Alejandro, on the other hand, is a philosophical and beautifully prosaic writer. He would include some of his narrative and some profound observations of the characters to give a sense of how beautiful the storyline is. Script excerpt:

"He finds Elena holding an exhausted Javier in her lap, his ribs wrapped in fresh gauze. The image looks like the Mexican version of an Annibale Carracci painting of Mary embracing Jesus at the foot of the cross."

7. Target Audience: This is a coin flip. It may not be necessary but if you are specifically targeting a demographic, then I’d include this.

Horror audience, Sci-Fi audience, Young Adult drama audience, adult drama audience…you get the idea.

8. Contact: Duh. How to get in touch. If it was me, I’d put this in several (unobtrusive) places and one very obtrusive place — like this contact slide.

Optional: Some other categories that might be needed to pitch a production proposal. Not so much if it’s just a script:

    • Budget
    • The Mission
    • Production Team
    • Distribution
    • Festival Strategy
    • Cast/Crew Wish List

I’ve also seen a section in some pitch decks called a Mood Panel. These are perhaps standalone images that give you a sense of the overall feel of the script/movie.

Also, don’t be shy about including press clippings, any contest/festival wins, and some letters of recommendation from reputable sources like agents, producers, studio execs, contest directors, etc. either about yourself or your team members.

Can you see how doing a pitch deck as a class project could be tremendously helpful?

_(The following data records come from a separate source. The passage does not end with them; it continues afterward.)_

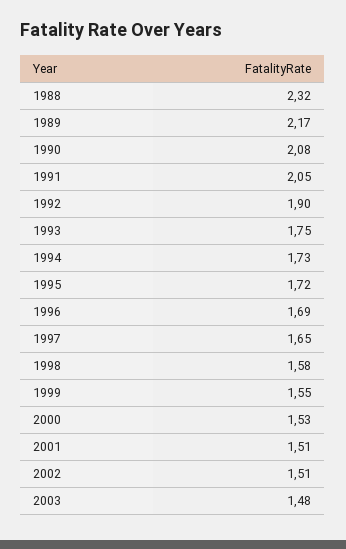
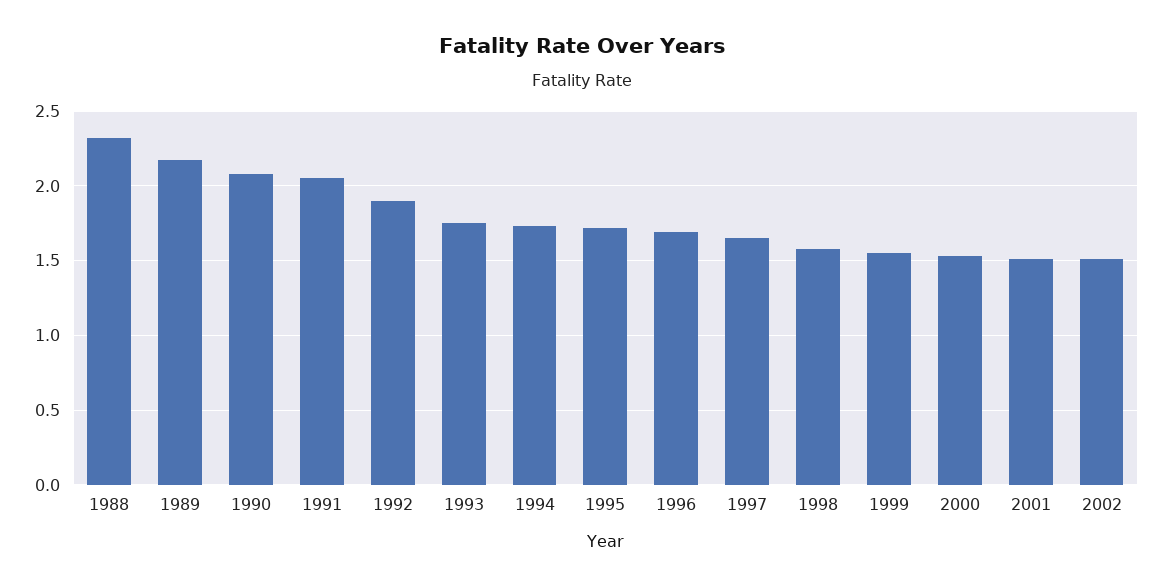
2003: 1.48 -> none

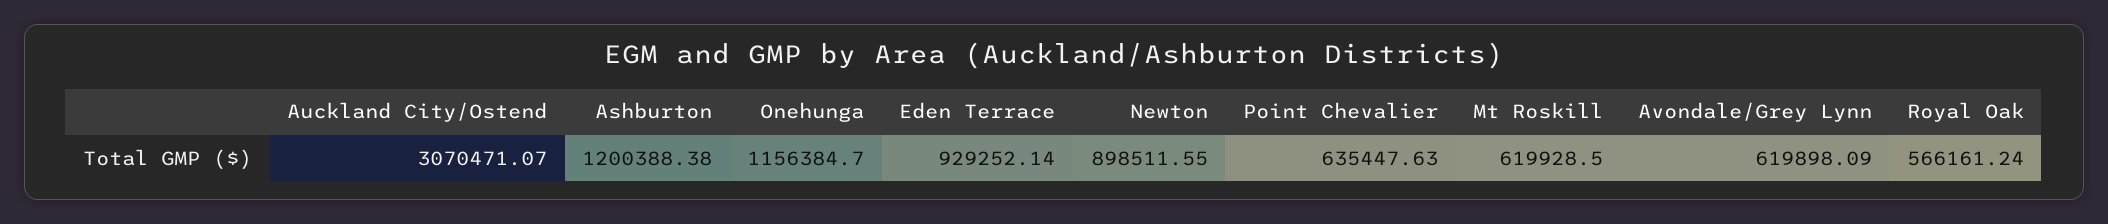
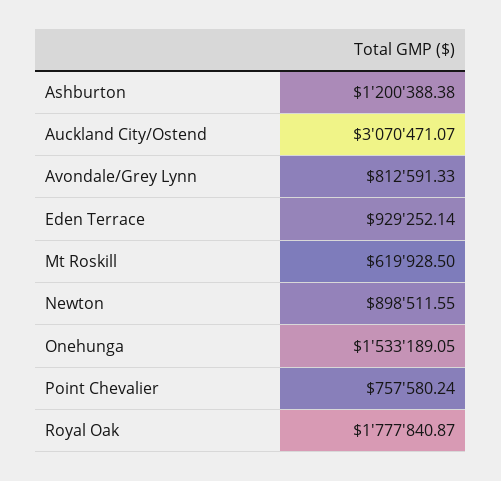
Onehunga: 1156384.7 -> 1533189.05
Point Chevalier: 635447.63 -> 757580.24
Avondale/Grey Lynn: 619898.09 -> 812591.33
Royal Oak: 566161.24 -> 1777840.87

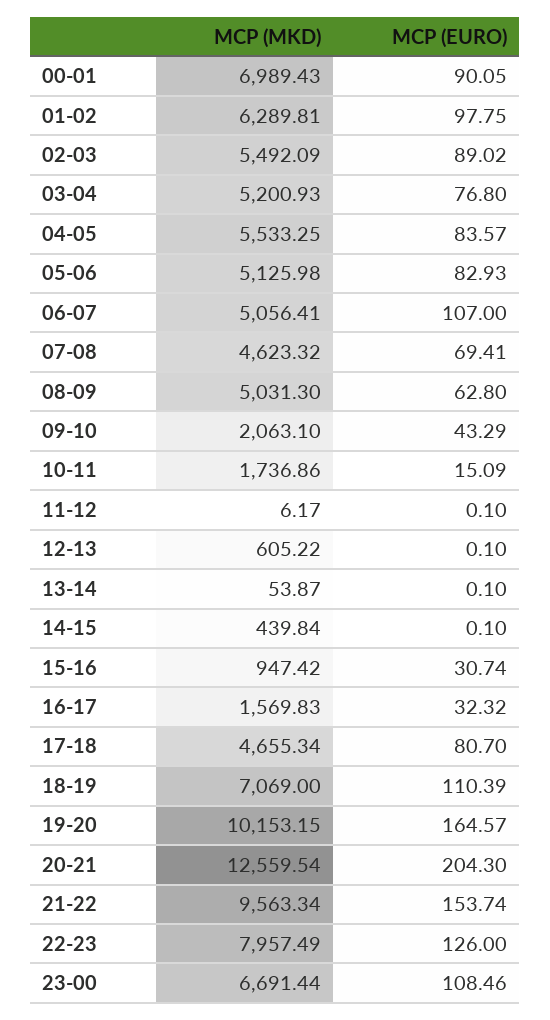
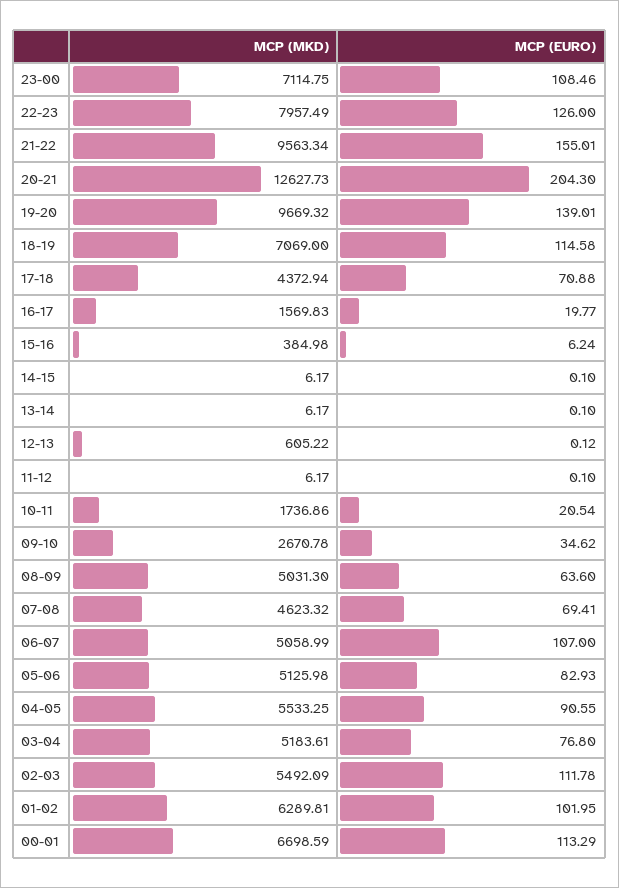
MCP (MKD), 00-01: 6989.43 -> 6698.59
MCP (EURO), 00-01: 90.05 -> 113.29
MCP (EURO), 01-02: 97.75 -> 101.95
MCP (EURO), 02-03: 89.02 -> 111.78
MCP (MKD), 03-04: 5200.93 -> 5183.61
MCP (EURO), 04-05: 83.57 -> 90.55
MCP (MKD), 06-07: 5056.41 -> 5058.99
MCP (EURO), 08-09: 62.8 -> 63.6
MCP (MKD), 09-10: 2063.1 -> 2670.78
MCP (EURO), 09-10: 43.29 -> 34.62
MCP (EURO), 10-11: 15.09 -> 20.54
MCP (EURO), 12-13: 0.1 -> 0.12
MCP (MKD), 13-14: 53.87 -> 6.17
MCP (MKD), 14-15: 439.84 -> 6.17
MCP (MKD), 15-16: 947.42 -> 384.98
MCP (EURO), 15-16: 30.74 -> 6.24
MCP (EURO), 16-17: 32.32 -> 19.77
MCP (MKD), 17-18: 4655.34 -> 4372.94
MCP (EURO), 17-18: 80.7 -> 70.88
MCP (EURO), 18-19: 110.39 -> 114.58
MCP (MKD), 19-20: 10153.15 -> 9669.32
MCP (EURO), 19-20: 164.57 -> 139.01
MCP (MKD), 20-21: 12559.54 -> 12627.73
MCP (EURO), 21-22: 153.74 -> 155.01
MCP (MKD), 23-00: 6691.44 -> 7114.75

Either as teams or individuals, so many elements contribute to the presentation that it would be great fun and so teachable.



As mentioned, there’re a ton of tools you can use to create a pitch deck including the big dog, Powerpoint.

Almost anything that allows a linear presentation, like slides, will work. Canva seems to be making some noises in this direction as a current fav, but as I’ve said, almost any presentation software on the planet is going to be fine for this.

I like Powerpoint a lot. It’s a feature-rich, easy-to-use piece of software and it does more than anything I’ll ever need. Should you add music? Videos? Why not? As long as it’s not too intrusive. Powerpoint will do both.

Earlier I mentioned some alternatives to Powerpoint. Google Slides, OpenOffice Impress, Corel Presentations, Canva all do the job. Google slides has the advantage of being cloud-based and operating system agnostic. In other words, Mac, PC, Linux — doesn’t matter. Since you access it via a browser, it will (should) work on all those OS platforms.

One more point: you can purchase Powerpoint templates for pitch decks from various entities. Most of these aren’t film-specific, but they’ll do until Final Draft’s template drops.

As an instructor, giving your students a solid example (or filling in a template with them) can be quite valuable as guidance.



The old saying about learning by mistakes has defined my life. By now, I should be genius-level in everything I do. My flippancy has a point. There’s a lot of ways to do any project that involves creativity. Pitch decks are certainly in that category.

If I was teaching this, especially to younger students, I’d give them the basics and set them free without too much instruction. Let them make their own mistakes, try different things out. The critiquing of these pitch decks is as instructional, maybe even more so, as anything you’ll do. Plus, you’re going to see creativity unleashed, some good, some not so good, but certainly all well-intentioned and fun.

Let your students push in on their creativity without too many expectations. After all, we can all be pleasantly surprised by the results of something unexpected. I see pitch decks as probably the most comprehensive interactive project you can do short of making a film. It involves everything you’re teaching and more. Pitch decks are the new collages for classrooms. Your students can thrive and create something they can show to the world. What more can you ask for of a teachable moment?